In soft robot design, shape, material distribution, and actuation are highly coupled, rendering traditional approaches inefficient for joint optimization due to the high computational cost of high-dimensional nonlinear simulations and the inapplicability of gradient-based methods. This work proposes a low-dimensional, structured design embedding based on shared basis functions that unifies these three aspects through a continuous deformation mapping and spatial material field encoding within a common latent space. The representational capacity of this approach predictably improves with the number of basis functions, remains compatible with black-box simulators, and enables end-to-end joint optimization. Experiments across multiple dynamic tasks demonstrate that the method achieves significantly better performance than neural network and voxel-based baselines using fewer parameters, and consistently outperforms sequential optimization strategies.
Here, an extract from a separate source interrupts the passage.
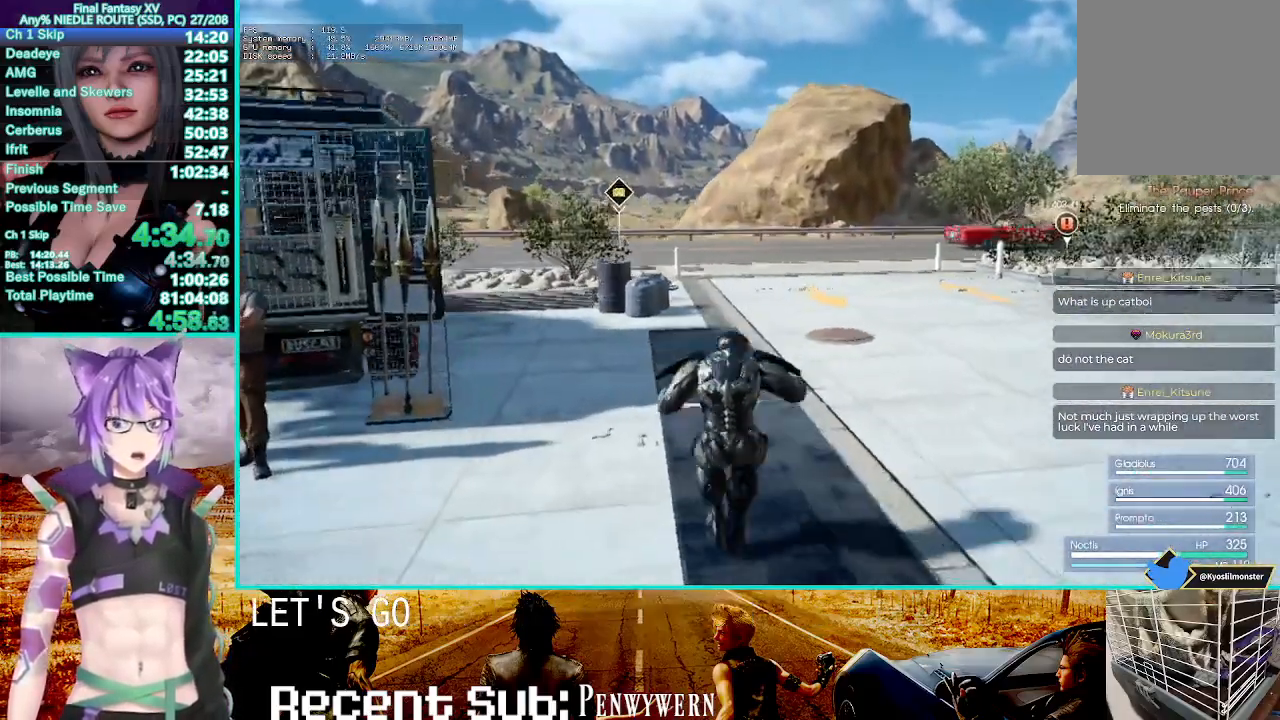
{"dt_ms": 500, "buttons": [], "left_stick": "up", "right_stick": "center", "events": []}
Soft robots achieve functionality through tight coupling among geometry, material composition, and actuation. As a result, effective design optimization requires these three aspects to be considered jointly rather than in isolation. This coupling is computationally challenging: nonlinear large-deformation mechanics increase simulation cost, while contact, collision handling, and non-smooth state transitions limit the applicability of standard gradient-based approaches. We introduce a smooth, low-dimensional design embedding for soft robots that unifies shape morphing, multi-material distribution, and actuation within a single structured parameter space. Shape variation is modeled through continuous deformation maps of a reference geometry, while material properties are encoded as spatial fields. Both are constructed from shared basis functions. This representation enables expressive co-design while drastically reducing the dimensionality of the search space. In our experiments, we show that design expressiveness increases with the number of basis functions, unlike comparable neural network encodings whose representational capacity does not scale predictably with parameter count. We further show that joint co-optimization of shape, material, and actuation using our unified embedding consistently outperforms sequential strategies. All experiments are performed independently of the underlying simulator, confirming compatibility with black-box simulation pipelines. Across multiple dynamic tasks, the proposed embedding surpasses neural network and voxel-based baseline parameterizations while using significantly fewer design parameters. Together, these findings demonstrate that structuring the design space itself enables efficient co-design of soft robots.